## Dataset records
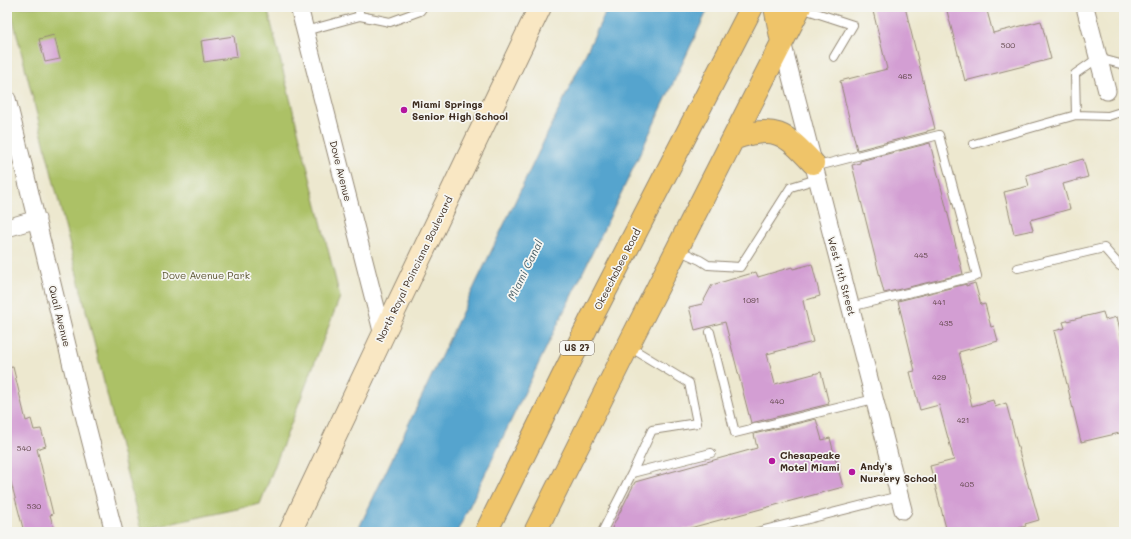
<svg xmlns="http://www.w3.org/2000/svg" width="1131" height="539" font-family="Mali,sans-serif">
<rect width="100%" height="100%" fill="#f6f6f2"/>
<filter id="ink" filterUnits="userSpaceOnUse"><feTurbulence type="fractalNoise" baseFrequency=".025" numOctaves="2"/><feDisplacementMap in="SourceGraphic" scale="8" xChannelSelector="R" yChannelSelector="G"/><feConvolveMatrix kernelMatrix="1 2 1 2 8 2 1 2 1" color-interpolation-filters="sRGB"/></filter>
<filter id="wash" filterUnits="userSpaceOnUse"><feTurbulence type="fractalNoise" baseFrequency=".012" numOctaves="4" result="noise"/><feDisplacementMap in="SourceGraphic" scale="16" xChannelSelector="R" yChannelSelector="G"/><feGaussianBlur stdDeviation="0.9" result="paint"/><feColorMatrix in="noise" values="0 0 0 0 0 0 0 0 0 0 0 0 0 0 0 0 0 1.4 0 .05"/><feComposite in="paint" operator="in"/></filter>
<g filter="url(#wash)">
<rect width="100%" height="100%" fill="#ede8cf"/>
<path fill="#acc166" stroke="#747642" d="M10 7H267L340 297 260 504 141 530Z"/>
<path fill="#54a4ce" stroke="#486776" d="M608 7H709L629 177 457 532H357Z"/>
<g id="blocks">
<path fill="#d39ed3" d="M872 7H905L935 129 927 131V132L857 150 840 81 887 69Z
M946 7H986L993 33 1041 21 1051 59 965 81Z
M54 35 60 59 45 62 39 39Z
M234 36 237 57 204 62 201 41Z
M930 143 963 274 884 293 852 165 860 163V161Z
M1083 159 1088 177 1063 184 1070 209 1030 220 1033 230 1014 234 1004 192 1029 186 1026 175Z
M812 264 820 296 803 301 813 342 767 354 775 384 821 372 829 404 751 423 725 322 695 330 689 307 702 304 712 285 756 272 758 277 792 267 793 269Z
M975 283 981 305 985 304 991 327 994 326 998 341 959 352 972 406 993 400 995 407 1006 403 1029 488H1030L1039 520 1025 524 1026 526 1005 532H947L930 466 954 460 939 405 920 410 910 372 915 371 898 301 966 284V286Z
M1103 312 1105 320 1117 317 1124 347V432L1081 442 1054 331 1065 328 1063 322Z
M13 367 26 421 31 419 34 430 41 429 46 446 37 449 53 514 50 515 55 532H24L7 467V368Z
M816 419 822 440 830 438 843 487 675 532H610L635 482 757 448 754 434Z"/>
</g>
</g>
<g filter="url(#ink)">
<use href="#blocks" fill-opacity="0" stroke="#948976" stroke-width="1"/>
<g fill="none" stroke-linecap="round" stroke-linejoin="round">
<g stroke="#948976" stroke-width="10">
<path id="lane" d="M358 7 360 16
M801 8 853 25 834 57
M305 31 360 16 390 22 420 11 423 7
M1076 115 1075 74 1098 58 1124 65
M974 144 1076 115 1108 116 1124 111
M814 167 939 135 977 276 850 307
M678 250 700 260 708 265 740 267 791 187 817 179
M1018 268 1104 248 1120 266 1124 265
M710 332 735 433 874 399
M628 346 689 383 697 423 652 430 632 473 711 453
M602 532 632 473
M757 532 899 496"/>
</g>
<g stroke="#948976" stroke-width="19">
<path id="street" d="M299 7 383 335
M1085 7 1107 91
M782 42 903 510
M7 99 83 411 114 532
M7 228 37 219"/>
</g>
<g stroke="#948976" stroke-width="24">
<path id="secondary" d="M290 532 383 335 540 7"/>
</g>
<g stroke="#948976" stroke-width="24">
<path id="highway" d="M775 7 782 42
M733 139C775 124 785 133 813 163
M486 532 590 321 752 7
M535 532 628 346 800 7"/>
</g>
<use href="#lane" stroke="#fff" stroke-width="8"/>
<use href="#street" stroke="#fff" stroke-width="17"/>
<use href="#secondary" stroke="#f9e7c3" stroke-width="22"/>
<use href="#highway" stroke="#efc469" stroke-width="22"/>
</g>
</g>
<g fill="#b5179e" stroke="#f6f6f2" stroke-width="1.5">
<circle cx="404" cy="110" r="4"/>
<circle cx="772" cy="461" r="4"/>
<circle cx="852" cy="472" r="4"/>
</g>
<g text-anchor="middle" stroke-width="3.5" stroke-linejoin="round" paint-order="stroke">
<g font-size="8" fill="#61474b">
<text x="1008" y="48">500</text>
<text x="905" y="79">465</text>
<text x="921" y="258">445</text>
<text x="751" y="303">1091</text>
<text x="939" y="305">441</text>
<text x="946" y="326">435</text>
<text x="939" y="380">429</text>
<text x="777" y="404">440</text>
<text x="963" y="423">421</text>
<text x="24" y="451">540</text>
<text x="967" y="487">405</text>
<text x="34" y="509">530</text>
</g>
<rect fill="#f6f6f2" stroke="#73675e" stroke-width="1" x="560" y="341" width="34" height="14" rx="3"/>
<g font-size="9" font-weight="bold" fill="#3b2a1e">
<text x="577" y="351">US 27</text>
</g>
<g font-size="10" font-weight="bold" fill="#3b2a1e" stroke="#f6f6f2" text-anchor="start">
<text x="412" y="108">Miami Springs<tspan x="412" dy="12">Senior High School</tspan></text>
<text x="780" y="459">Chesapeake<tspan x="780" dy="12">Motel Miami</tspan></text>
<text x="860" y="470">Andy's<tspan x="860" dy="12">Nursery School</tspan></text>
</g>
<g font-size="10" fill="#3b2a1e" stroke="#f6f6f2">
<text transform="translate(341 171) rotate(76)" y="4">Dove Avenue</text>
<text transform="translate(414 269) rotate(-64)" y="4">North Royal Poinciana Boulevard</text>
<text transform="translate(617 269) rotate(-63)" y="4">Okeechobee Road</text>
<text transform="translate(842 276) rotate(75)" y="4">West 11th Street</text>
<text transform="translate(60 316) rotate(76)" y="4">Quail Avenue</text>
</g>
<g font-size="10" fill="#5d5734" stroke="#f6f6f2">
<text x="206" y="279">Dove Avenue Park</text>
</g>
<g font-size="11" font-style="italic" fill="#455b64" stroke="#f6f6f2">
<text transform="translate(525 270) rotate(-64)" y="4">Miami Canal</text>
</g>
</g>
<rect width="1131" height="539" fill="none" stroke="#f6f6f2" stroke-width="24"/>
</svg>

## Assignment
Write the full listing out again with every line unchanged, but include no pictures.

## Your solution
<svg xmlns="http://www.w3.org/2000/svg" width="1131" height="539" font-family="Mali,sans-serif">
<rect width="100%" height="100%" fill="#f6f6f2"/>
<filter id="ink" filterUnits="userSpaceOnUse"><feTurbulence type="fractalNoise" baseFrequency=".025" numOctaves="2"/><feDisplacementMap in="SourceGraphic" scale="8" xChannelSelector="R" yChannelSelector="G"/><feConvolveMatrix kernelMatrix="1 2 1 2 8 2 1 2 1" color-interpolation-filters="sRGB"/></filter>
<filter id="wash" filterUnits="userSpaceOnUse"><feTurbulence type="fractalNoise" baseFrequency=".012" numOctaves="4" result="noise"/><feDisplacementMap in="SourceGraphic" scale="16" xChannelSelector="R" yChannelSelector="G"/><feGaussianBlur stdDeviation="0.9" result="paint"/><feColorMatrix in="noise" values="0 0 0 0 0 0 0 0 0 0 0 0 0 0 0 0 0 1.4 0 .05"/><feComposite in="paint" operator="in"/></filter>
<g filter="url(#wash)">
<rect width="100%" height="100%" fill="#ede8cf"/>
<path fill="#acc166" stroke="#747642" d="M10 7H267L340 297 260 504 141 530Z"/>
<path fill="#54a4ce" stroke="#486776" d="M608 7H709L629 177 457 532H357Z"/>
<g id="blocks">
<path fill="#d39ed3" d="M872 7H905L935 129 927 131V132L857 150 840 81 887 69Z
M946 7H986L993 33 1041 21 1051 59 965 81Z
M54 35 60 59 45 62 39 39Z
M234 36 237 57 204 62 201 41Z
M930 143 963 274 884 293 852 165 860 163V161Z
M1083 159 1088 177 1063 184 1070 209 1030 220 1033 230 1014 234 1004 192 1029 186 1026 175Z
M812 264 820 296 803 301 813 342 767 354 775 384 821 372 829 404 751 423 725 322 695 330 689 307 702 304 712 285 756 272 758 277 792 267 793 269Z
M975 283 981 305 985 304 991 327 994 326 998 341 959 352 972 406 993 400 995 407 1006 403 1029 488H1030L1039 520 1025 524 1026 526 1005 532H947L930 466 954 460 939 405 920 410 910 372 915 371 898 301 966 284V286Z
M1103 312 1105 320 1117 317 1124 347V432L1081 442 1054 331 1065 328 1063 322Z
M13 367 26 421 31 419 34 430 41 429 46 446 37 449 53 514 50 515 55 532H24L7 467V368Z
M816 419 822 440 830 438 843 487 675 532H610L635 482 757 448 754 434Z"/>
</g>
</g>
<g filter="url(#ink)">
<use href="#blocks" fill-opacity="0" stroke="#948976" stroke-width="1"/>
<g fill="none" stroke-linecap="round" stroke-linejoin="round">
<g stroke="#948976" stroke-width="10">
<path id="lane" d="M358 7 360 16
M801 8 853 25 834 57
M305 31 360 16 390 22 420 11 423 7
M1076 115 1075 74 1098 58 1124 65
M974 144 1076 115 1108 116 1124 111
M814 167 939 135 977 276 850 307
M678 250 700 260 708 265 740 267 791 187 817 179
M1018 268 1104 248 1120 266 1124 265
M710 332 735 433 874 399
M628 346 689 383 697 423 652 430 632 473 711 453
M602 532 632 473
M757 532 899 496"/>
</g>
<g stroke="#948976" stroke-width="19">
<path id="street" d="M299 7 383 335
M1085 7 1107 91
M782 42 903 510
M7 99 83 411 114 532
M7 228 37 219"/>
</g>
<g stroke="#948976" stroke-width="24">
<path id="secondary" d="M290 532 383 335 540 7"/>
</g>
<g stroke="#948976" stroke-width="24">
<path id="highway" d="M775 7 782 42
M733 139C775 124 785 133 813 163
M486 532 590 321 752 7
M535 532 628 346 800 7"/>
</g>
<use href="#lane" stroke="#fff" stroke-width="8"/>
<use href="#street" stroke="#fff" stroke-width="17"/>
<use href="#secondary" stroke="#f9e7c3" stroke-width="22"/>
<use href="#highway" stroke="#efc469" stroke-width="22"/>
</g>
</g>
<g fill="#b5179e" stroke="#f6f6f2" stroke-width="1.5">
<circle cx="404" cy="110" r="4"/>
<circle cx="772" cy="461" r="4"/>
<circle cx="852" cy="472" r="4"/>
</g>
<g text-anchor="middle" stroke-width="3.5" stroke-linejoin="round" paint-order="stroke">
<g font-size="8" fill="#61474b">
<text x="1008" y="48">500</text>
<text x="905" y="79">465</text>
<text x="921" y="258">445</text>
<text x="751" y="303">1091</text>
<text x="939" y="305">441</text>
<text x="946" y="326">435</text>
<text x="939" y="380">429</text>
<text x="777" y="404">440</text>
<text x="963" y="423">421</text>
<text x="24" y="451">540</text>
<text x="967" y="487">405</text>
<text x="34" y="509">530</text>
</g>
<rect fill="#f6f6f2" stroke="#73675e" stroke-width="1" x="560" y="341" width="34" height="14" rx="3"/>
<g font-size="9" font-weight="bold" fill="#3b2a1e">
<text x="577" y="351">US 27</text>
</g>
<g font-size="10" font-weight="bold" fill="#3b2a1e" stroke="#f6f6f2" text-anchor="start">
<text x="412" y="108">Miami Springs<tspan x="412" dy="12">Senior High School</tspan></text>
<text x="780" y="459">Chesapeake<tspan x="780" dy="12">Motel Miami</tspan></text>
<text x="860" y="470">Andy's<tspan x="860" dy="12">Nursery School</tspan></text>
</g>
<g font-size="10" fill="#3b2a1e" stroke="#f6f6f2">
<text transform="translate(341 171) rotate(76)" y="4">Dove Avenue</text>
<text transform="translate(414 269) rotate(-64)" y="4">North Royal Poinciana Boulevard</text>
<text transform="translate(617 269) rotate(-63)" y="4">Okeechobee Road</text>
<text transform="translate(842 276) rotate(75)" y="4">West 11th Street</text>
<text transform="translate(60 316) rotate(76)" y="4">Quail Avenue</text>
</g>
<g font-size="10" fill="#5d5734" stroke="#f6f6f2">
<text x="206" y="279">Dove Avenue Park</text>
</g>
<g font-size="11" font-style="italic" fill="#455b64" stroke="#f6f6f2">
<text transform="translate(525 270) rotate(-64)" y="4">Miami Canal</text>
</g>
</g>
<rect width="1131" height="539" fill="none" stroke="#f6f6f2" stroke-width="24"/>
</svg>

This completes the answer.